小説 | ナノ
先に言っておくけど、自慢じゃないわよ?
コビーやヘルメットだかヘルメッポだかと同期の私は三人の中ではもちろん、男達なんかよりもずっと…一番強かったの。
センゴクさんにも戦略や行動の落ち着き、冷静さはほめられたし、ガープさんも私をすっごくかわいがってくれたわ。
高嶺の花みたいに扱われていた私だったけど、コビーはいつも優しく接してくれたの。
重い荷物を持ってくれたりだとか、書類処理が溜まっちゃって(主にガープさんの)ずっと徹夜してた時なんてコーヒーを入れて、それに書類も手伝ってくれたし。
誤解しないで欲しいけど、私、彼が便利だとか扱いやすいとかって思ってるわけじゃないわよ?
失敗した時慰めてくれたり(失敗するなんて、青キジさんが期日内に書類提出する位の確率だけど)
仲間が海賊に殺されたりしたら、一緒に泣いて、でもやっぱり私を気にかけてくれて。
そんな彼が、覇気を使えるようになったの。
すごいよね、本当に感動しちゃった。
でもね、そのせいで彼は私より早く出世しちゃったの。
悔しかった。
…いや、寂しかった。
だって彼が出世したら私、彼となかなか会えないじゃない。
認めるわ、彼が好きよ。
だからね、鎌をかけたの。私を見て欲しくって。
「ね…素敵でしょ?」
「そ、うですね。
僕も何度かお会いした事があります、すごい良い方ですよ。」
なんて言ってお見合い写真のプレイボーイをべた褒めするの。
そいつ、嫌な噂しか聞かないってあなただって知ってるでしょ。
女ったらし、身体は動くけど頭は悪いし、それにお金を流してるだとか…顔ばっかな男でしょ。

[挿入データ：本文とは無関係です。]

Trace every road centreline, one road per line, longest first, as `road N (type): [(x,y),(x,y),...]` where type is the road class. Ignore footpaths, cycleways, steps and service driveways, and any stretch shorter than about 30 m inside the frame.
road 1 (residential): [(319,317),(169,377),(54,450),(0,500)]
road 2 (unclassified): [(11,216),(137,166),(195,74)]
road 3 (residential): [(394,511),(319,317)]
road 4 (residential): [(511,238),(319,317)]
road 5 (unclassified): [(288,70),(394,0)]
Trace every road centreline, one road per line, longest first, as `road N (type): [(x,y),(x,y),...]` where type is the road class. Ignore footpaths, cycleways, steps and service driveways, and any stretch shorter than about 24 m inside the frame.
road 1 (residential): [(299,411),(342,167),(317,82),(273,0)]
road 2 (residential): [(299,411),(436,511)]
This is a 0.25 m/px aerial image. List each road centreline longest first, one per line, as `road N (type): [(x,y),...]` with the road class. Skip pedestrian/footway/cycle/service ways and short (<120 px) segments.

相変わらず、良かったですね、なんて言ってへらへらしてるもんで思いっきりほっぺの両端を引っ張ってやる。
「い、いひゃいなちび子ひゃん。」
「うっさい、そんな性格ブサイクと私をお似合いだなんて言った罰よ。
うけるわけないでしょ、破談よ!は・だ・ん!」
「…良かった」
え?
なんて言ってる間にほっぺを引っ張っている私の両手を取り自分の手を重ねるコビー。
「…ちび子さん、僕新世界の今クーデターが勃発しているロベリーという国に行かなきゃならなくなったんです。」
「そ、んな。」
ほらね、出世した彼はもうこんなにも早く行ってしまうんだ私を置いて。
…彼は私より優しい。
私より熱い何かを持っている。
今は、私より強い。
置いて行かれるんだ、なんてがらにもなく焦って寂しくて。
思いきり視線を反らす私に彼は私の頬に手を添えまっすぐに私の瞳の奥を見据える。
「ちび子さんも、一緒に行く事になりました。
よろしくお願いしますね。」
いつもみたいに人なつっこい笑みを浮かべる彼を見て、心の奥がとくんと跳ねる私は重い病にかかっているようだ。
「私、足手まといになるわ。新世界で役に立てるほど、強くなんかないもの。」
「じゃあ…
僕にちび子さんを守らせて下さい。」
誠実な彼が好き
守ってやる、なんて上から目線の言葉はいらないの。
力強い男より、彼の方が魅力的。